[WHAT IS NEEDED]
Quote the material below word for word, all of it, but leave out the pictures.

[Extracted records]
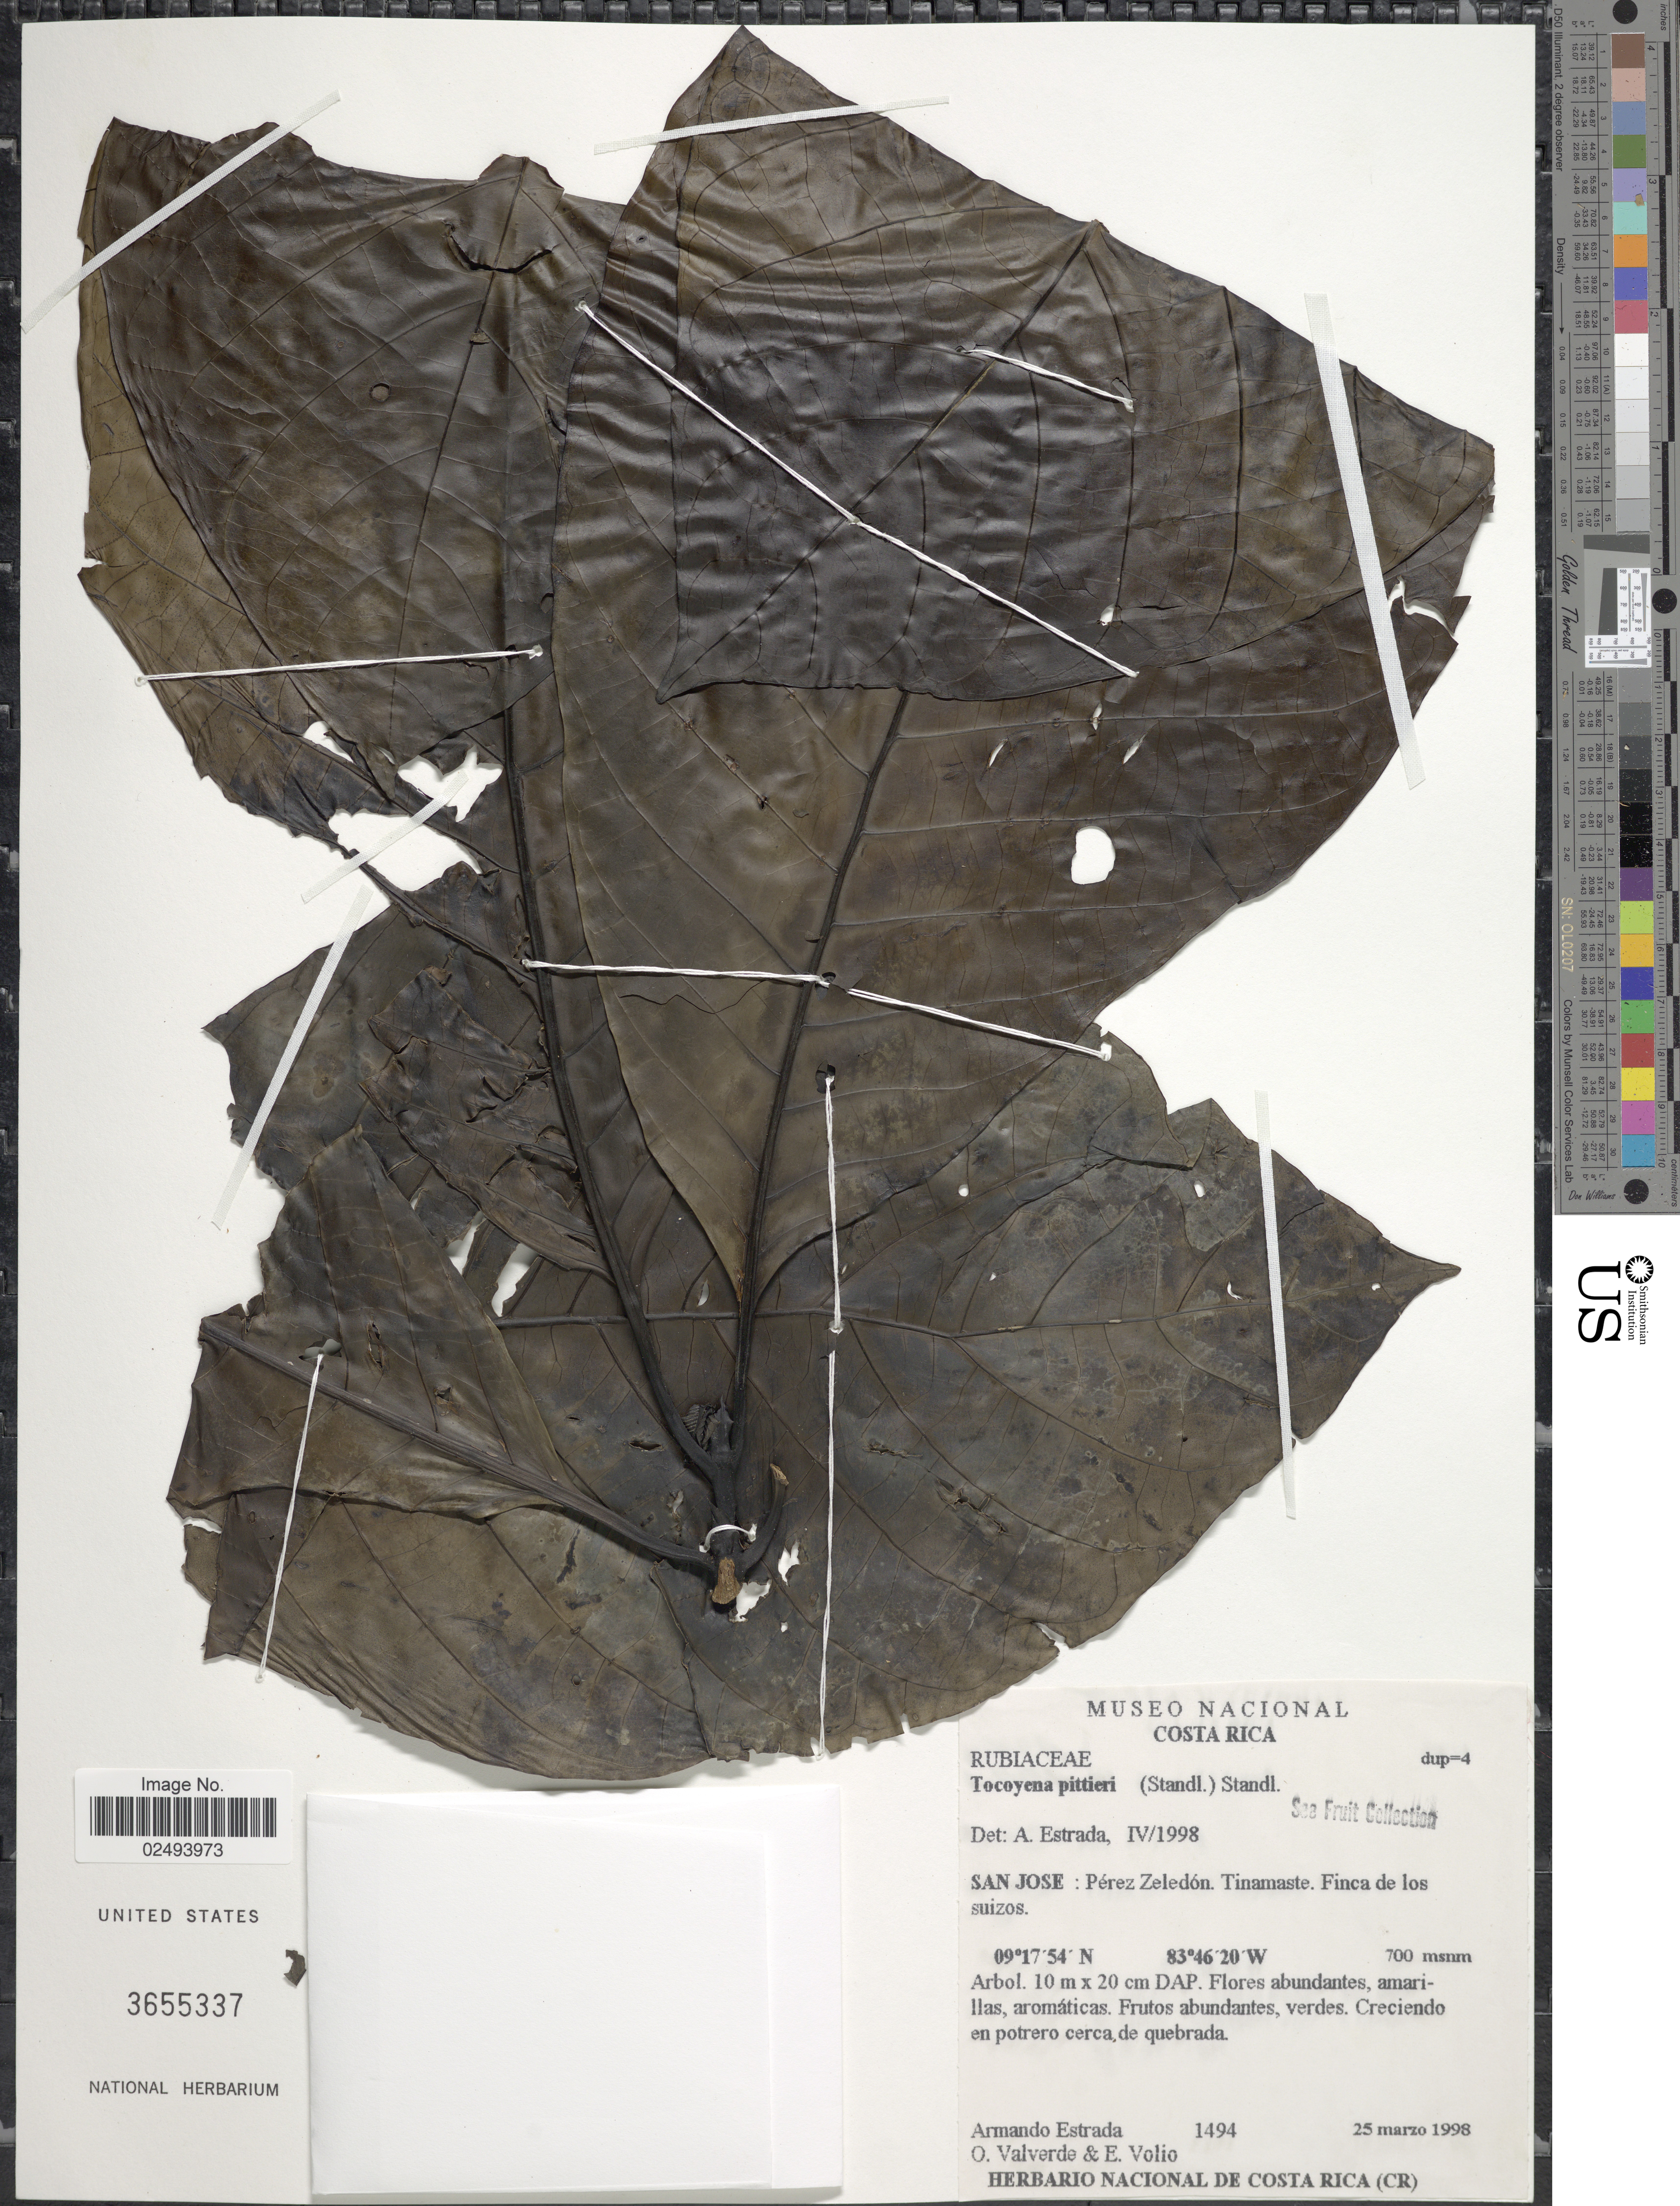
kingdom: Plantae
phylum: Tracheophyta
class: Magnoliopsida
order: Gentianales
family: Rubiaceae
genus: Tocoyena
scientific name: Tocoyena pittieri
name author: (Standl.) Standl.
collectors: A. Estrada, O. Valverde & E. Volio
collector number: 1494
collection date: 1998-03-25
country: Costa Rica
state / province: San José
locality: Peres Zeledon. Tinamaste. Finca de los suizos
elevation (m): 700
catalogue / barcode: US 3655337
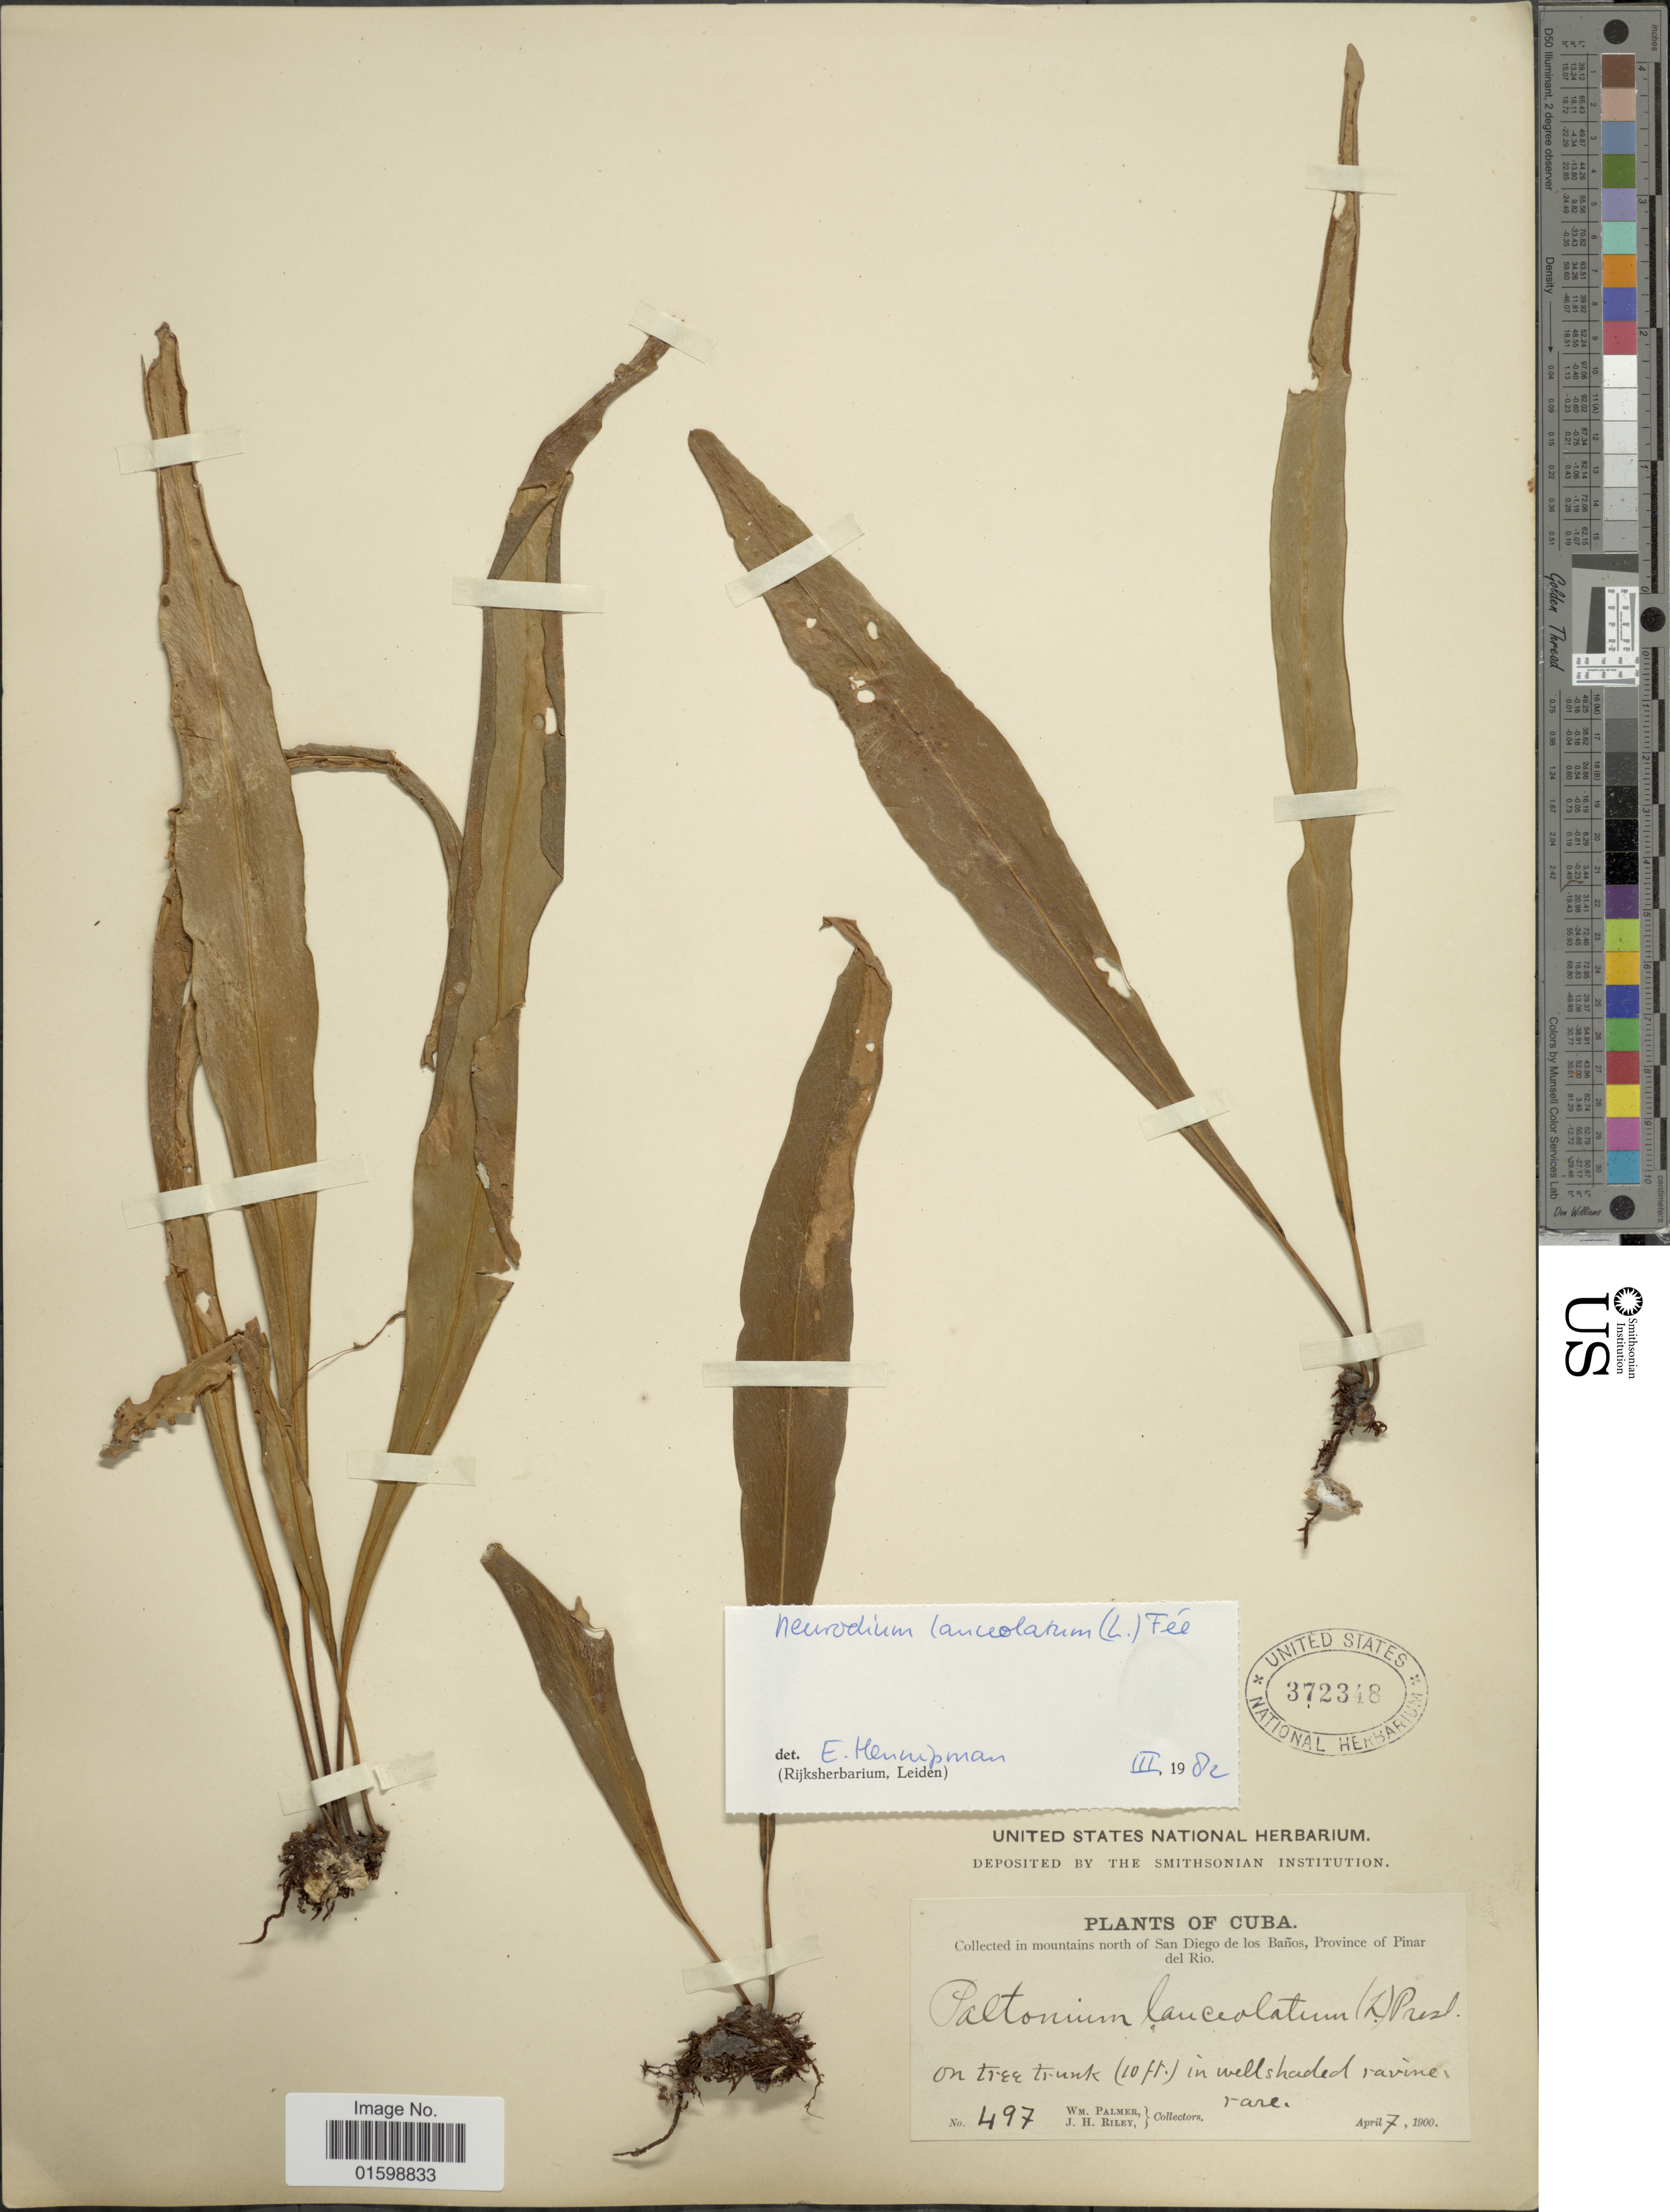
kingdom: Plantae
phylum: Tracheophyta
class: Polypodiopsida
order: Polypodiales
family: Polypodiaceae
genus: Pleopeltis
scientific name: Pleopeltis marginata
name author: A.R. Sm. & Tejero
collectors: W. Palmer & J. H. Riley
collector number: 497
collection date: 1900-04-07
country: Cuba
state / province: Pinar del Río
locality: Mountains north of San Diego de los Baños, on tree trunk (10ft.) in well shaded ravine [unsure placement]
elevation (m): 3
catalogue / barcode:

[SOLUTION]
kingdom: Plantae
phylum: Tracheophyta
class: Magnoliopsida
order: Gentianales
family: Rubiaceae
genus: Tocoyena
scientific name: Tocoyena pittieri
name author: (Standl.) Standl.
collectors: A. Estrada, O. Valverde & E. Volio
collector number: 1494
collection date: 1998-03-25
country: Costa Rica
state / province: San José
locality: Peres Zeledon. Tinamaste. Finca de los suizos
elevation (m): 700
catalogue / barcode: US 3655337
kingdom: Plantae
phylum: Tracheophyta
class: Polypodiopsida
order: Polypodiales
family: Polypodiaceae
genus: Pleopeltis
scientific name: Pleopeltis marginata
name author: A.R. Sm. & Tejero
collectors: W. Palmer & J. H. Riley
collector number: 497
collection date: 1900-04-07
country: Cuba
state / province: Pinar del Río
locality: Mountains north of San Diego de los Baños, on tree trunk (10ft.) in well shaded ravine [unsure placement]
elevation (m): 3
catalogue / barcode:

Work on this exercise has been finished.